Late to the party, sorry, but couldn't agree more. I was a hardcore pirate before the Steam Deck. Continued pirating for the first few weeks, but the whole process is so tedious and sometimes doesn't even work (especially great when installing a heavily compressed game for hours), that I quickly realised that it's not worth it. To give you an idea:
1. Download it
2. Copy it onto a thumb drive
3. Plug it into your SteamDeck and go to desktop mode
4. Add installer to Lutris (plus creating a new wine prefix, that needs keyboard input which is a pain in the ass when you only have the virtual keyboard available)
5. Run the installer
6. Installer won't run? Try another wine version and go back to 5
7. Install the game (keep the SteamDeck awake the whole time you fool!)
8. Installer crashed (hopefully at 99%)? Try another wine version and go back to 5.
9. Installer keeps crashing? Try bottles, heroic, or maybe install directly via Steam.
(10. Copy over crack)
11. Add the game's exe to Lutris (again keyboard input from hell)
12. Use BoilR to get your new game in the Steam Lib, hoping to NOT screw your lib (yep, happened to me for god knows why)
13. FINALLY RUN THE GAME - Whoops, doesn't work? Try another Wine version. Still not working? I guess you forgot to add some winetricks/protontricks, so please go back to the awful, non-communicating UI for that and try again. No luck? Congrats! You successfully wasted hours of your life. Well, sucks to be you I guess. Now have much fun with cleaning up that mess for nothing.

To be fair: this happened only a few times, most of the time it was working fine, however it's still too cumbersome for my taste, compared to hitting the "install" button in the nicely integrated Steam UI. And you could reduce the overall risk of a non-working game even more by going for repacks specifically made for Linux.

The worst part about it is that I actually started buying games on Steam only, before that (when not pirating, which happened rarely) I made sure to always buy it on GOG, but for these games you need to go through a similar process, with the addition of the obvious step 0: buy the game - or in other words: pay to go through that god awful process. (although that's only part of the truth, because you can add your GOG account to Lutris directly, which would skip some steps, but I still had to deal with step 6 onwards and stuff wasn't working for some reason)

That at least was my experience from months ago - has it changed in the meantime?
 
has it changed in the meantime?
1-download bottles from flathub
2-download ProtonUpQt from flathub
3-open protonup select bottles flatpac click add version then add lutris ge and ge proton
4-fire up bottles and set up a new gaming bottle
5-go to the setting part of your set up bottle and change the runner to lutris ge or proton ge depending on which compatibility layer you want to use
6-Install your yarr harr game anywhere you want
7-on your set up bottle click add shortcut and point it to your exe
8-click the triangle icon and play your game
 
@LowLowHighLow just a suggestion that may make your life a bit less miserable.

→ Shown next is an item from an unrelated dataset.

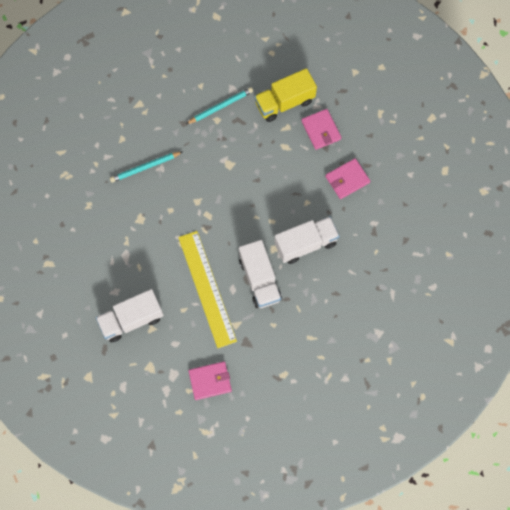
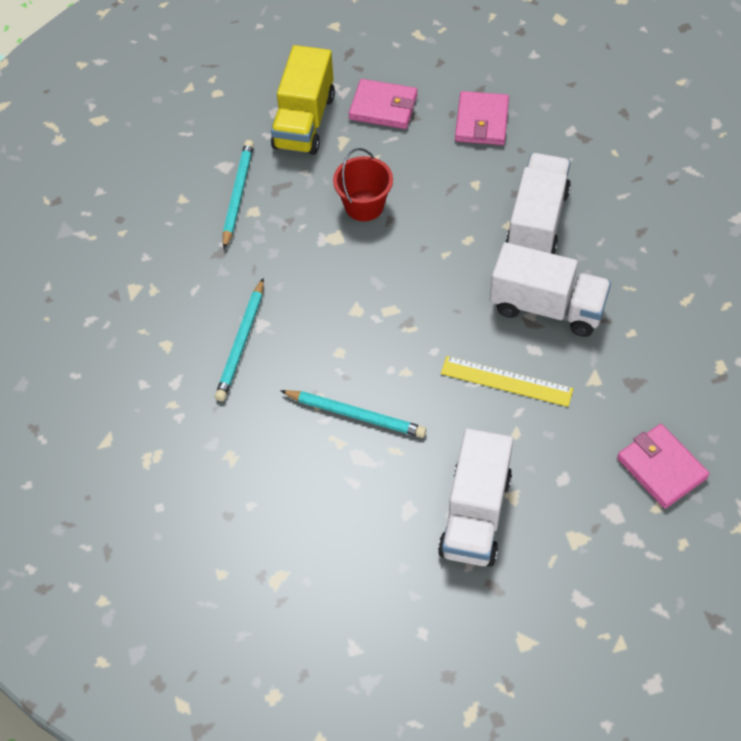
camera: 50 degrees left, 15 degrees down
(144, 239) = (355, 415): none -> turquoise pencil
(207, 288) = (506, 381): yellow ruler -> yellow ruler, size x0.57
(210, 381) = (661, 468): pink wallet -> pink wallet turned 60 degrees counterclockwise
(256, 163) = (364, 205): none -> red bucket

I set up AnyDesk in the Deck and my desktop allowing me to remote desktop into the deck from my rig which makes file manipulation a lot more comfortable. You can also share a folder from your desktop and copy stuff from there into the deck, it's how I've moved all of my roms and had no issues and how I originally set up Octopath until a few weeks later it decided to stop working. Transfer speed ain't the best mind you, but I find it more comfortable.